Sum 41: All Killer No Filler

Sum 41
All Killer No Filler
Island
2001-05-08

It may not be fair game to comment on the presskit, but I think the Island Record’s biography of Sum 41 goes a little too far out of its way to let you know that these fresh-faced youngsters from Toronto are “ugly goons” and “untalented dorks”. The album cover features said downy-cheeked youths in a variety of deliberately distorted poses, right before the panel advertising all of the many Sum 41 promotional products available for purchase and the several panels of song lyrics, all of which are similarly overeager solidify the image of the boys as “no goodnik lower middle class brats”. One of the songs even mentions a mullet, which has already been in the pages of Vogue, for chrissakes, as part of the eternal recycling of byegone fashion faux pas.

Well, OK. I’ll forgive them for protesting too much, since their single, “Fat Lip”, is just about the catchiest and most finely crafted bit of pop punk I’ve heard. It almost sounds as if everything that old crank Adorno had to say about culture actually came true: that executives somewhere up at Island records just looked at the demographics and said, “Hmmm, hip-hop’s cool, and so’s punk, but so’s pop so . . . let’s build the perfect beast!” And they have, they truly truly have: a Beastie Boys-esque verse segues into the most melodic and thrashing pop punk chorus imaginable, and the bridge has all the lovely, chimey harmony of the La’s’ “There She Goes”. I set my CD player on repeat and spend three hours at my crappy library job just bopping around to that number over and over again.
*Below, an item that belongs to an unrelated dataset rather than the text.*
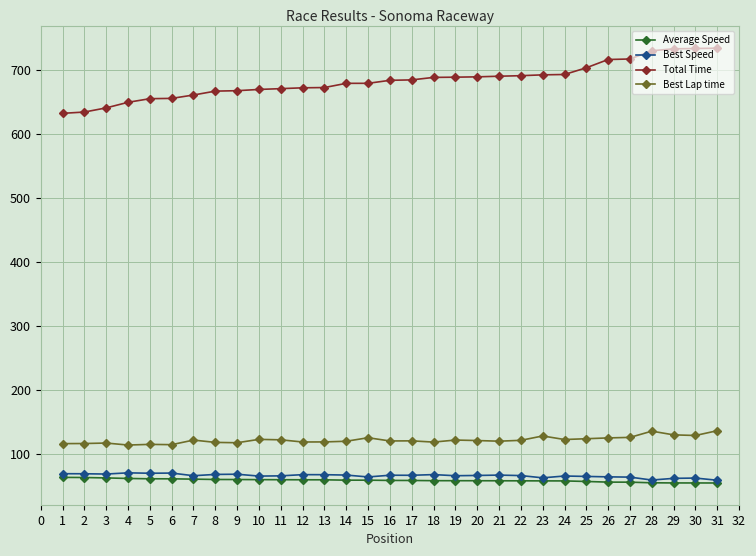

How many data points does each series have?

31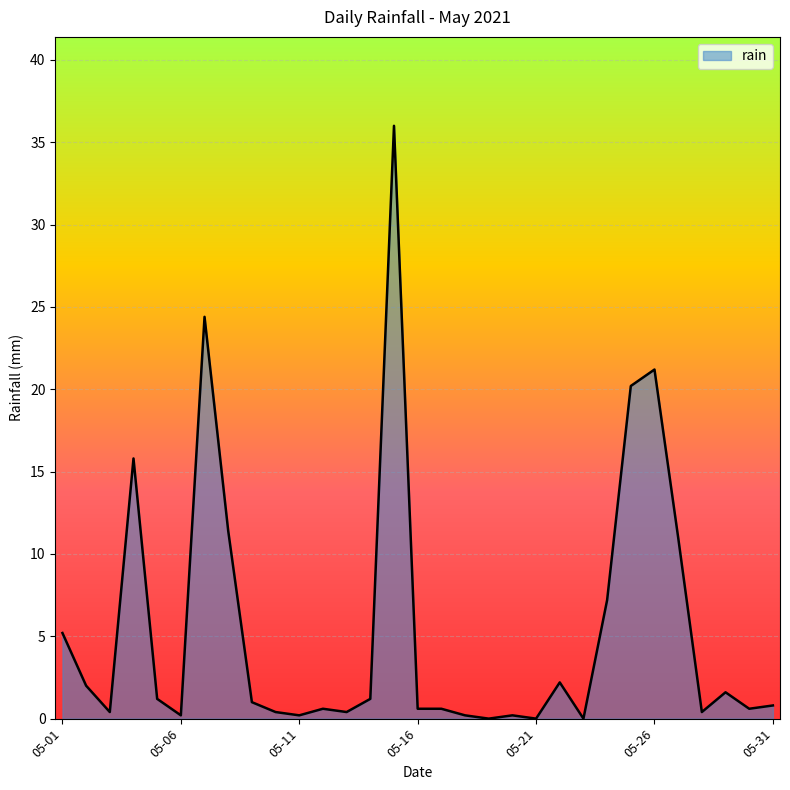

What is the maximum value shown in the chart?

36.0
So I don’t really care if each one of those kids (whose similarly Adorno-ized monikers are Bizzy D, Brown Sound, Cone, and Stevo 32) are some sort of brilliant A&R creation. The incredibly tight sound would certainly indicate some mechanization — or else, as in fact must be the case, these boys spent some time practicing their instruments. The drums in particular are just as tight as hell, and provide all the necessary drive and vigor that make the rest of the album, even outside of the amazingly catchy single, a not at all unpleasant accompaniment to an afternoon of shelving books.
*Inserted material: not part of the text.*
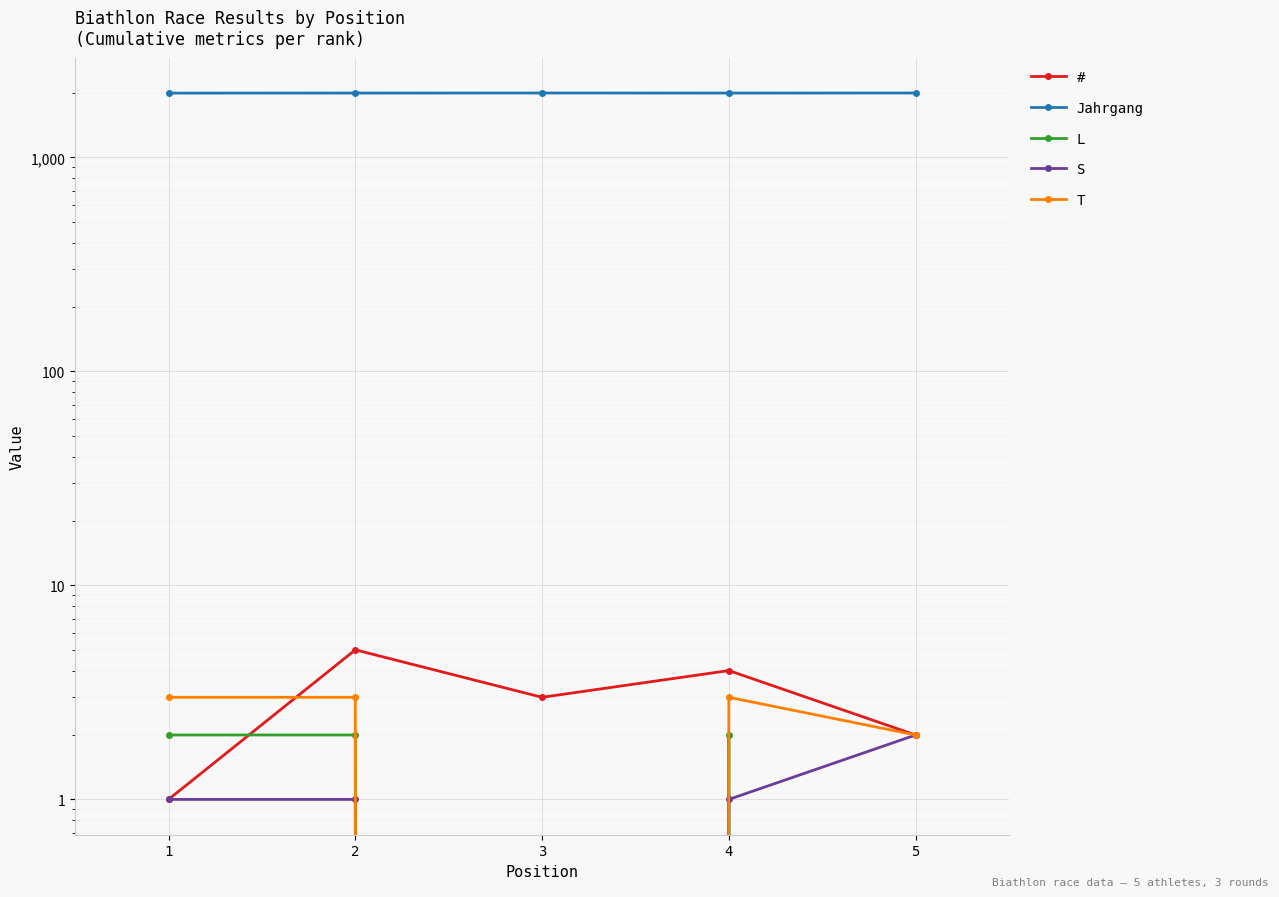

What is the total value across all series at 4?

2009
Producer Jerry “Finnbad” Finn, who also gave the world Green Day and Blink 182, is no doubt largely responsible for the highly polished and almost unbearably perfect sound. Songs like “In Too Deep” and “Handle This” are actually sort of love songs, delivered with the same cutesy snarl as everything else. The funniest moment on the album — and the one that I think best represents whatever authentic roots the band might have — is the last song, “Pain For Pleasure”, which is an old fashioned metal thrash fest delivered with zero irony. Nice job, kiddies, and don’t apologize: no one expects you to actually be punks. Even ‘N Sync can’t get themselves beat up these days.